Our basement harks back to the early 18th century and frankly, has not advanced much in the intervening years. In particular there is a region we call the back basement, where the floor is still dirt and cobblestones (The story goes that the cobblestones were brought over in the 17th century as ballast in Dutch ships. I cannot comment on the historical accuracy.) and rodents have been known to roam. Among the objects in the back basement are a decrepit coal furnace and a pile of glass x-rays, presumably of urological tracts because for most of the twentieth century the resident of this house was a prominent NY urologist. Who knows, maybe your grandfather’s digestive tract is preserved, in negative relief, in our basement. Maybe not.

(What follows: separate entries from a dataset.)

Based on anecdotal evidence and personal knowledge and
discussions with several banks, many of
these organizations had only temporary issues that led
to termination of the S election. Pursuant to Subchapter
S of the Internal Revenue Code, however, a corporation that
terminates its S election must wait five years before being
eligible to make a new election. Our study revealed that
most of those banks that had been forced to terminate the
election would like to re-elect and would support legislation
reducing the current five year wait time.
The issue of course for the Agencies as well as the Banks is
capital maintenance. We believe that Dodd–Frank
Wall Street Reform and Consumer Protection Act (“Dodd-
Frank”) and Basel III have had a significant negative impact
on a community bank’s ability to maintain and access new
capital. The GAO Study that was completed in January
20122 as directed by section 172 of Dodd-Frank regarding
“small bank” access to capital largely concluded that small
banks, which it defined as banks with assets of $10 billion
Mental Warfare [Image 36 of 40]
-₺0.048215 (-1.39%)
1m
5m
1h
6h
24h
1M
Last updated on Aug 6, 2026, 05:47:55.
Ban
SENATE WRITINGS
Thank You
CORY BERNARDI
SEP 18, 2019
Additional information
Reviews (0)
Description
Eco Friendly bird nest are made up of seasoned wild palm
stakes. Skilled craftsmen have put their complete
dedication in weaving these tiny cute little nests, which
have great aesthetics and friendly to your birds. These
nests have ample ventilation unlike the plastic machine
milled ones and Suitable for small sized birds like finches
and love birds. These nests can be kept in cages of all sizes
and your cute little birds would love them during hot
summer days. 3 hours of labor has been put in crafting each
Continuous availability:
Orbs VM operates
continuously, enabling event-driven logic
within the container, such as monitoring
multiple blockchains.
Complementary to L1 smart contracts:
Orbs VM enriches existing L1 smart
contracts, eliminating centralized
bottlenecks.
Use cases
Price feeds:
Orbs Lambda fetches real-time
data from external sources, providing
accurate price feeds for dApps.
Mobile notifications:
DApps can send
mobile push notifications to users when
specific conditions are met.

In the past, on jerrybuilt shelves in the back basement, next to the pit containing the coal furnace and bedrock, we have stored wine bottles (both empty and otherwise) and odd alcoholic confections people kindly bring us from around the world (Chinese herb liqueur, Polish fruit brandy, Costa Rican coffee aqua-viva, Amazonian chichiwasser and the like). Calling this damp cobweb-draped chamber a wine cellar is like calling the snarky emails my daughter and I send each other Belles Lettres.
Now we have beehives there as well, and so can call it an Apiary. CSB made these wooden boxes you see and installed the nuc boxes inside; there is a hole on the other side of the box and plastic tubing going out the window, so the bees can get out for cleansing flights when they need to. The hope is that the will stay warm, huddled around the queen, and emerge triumphantly alive in the spring.
Plus, if you put an ear to the outside of the box, you can hear them buzzing. Soon everyone will want an apiary in their basement.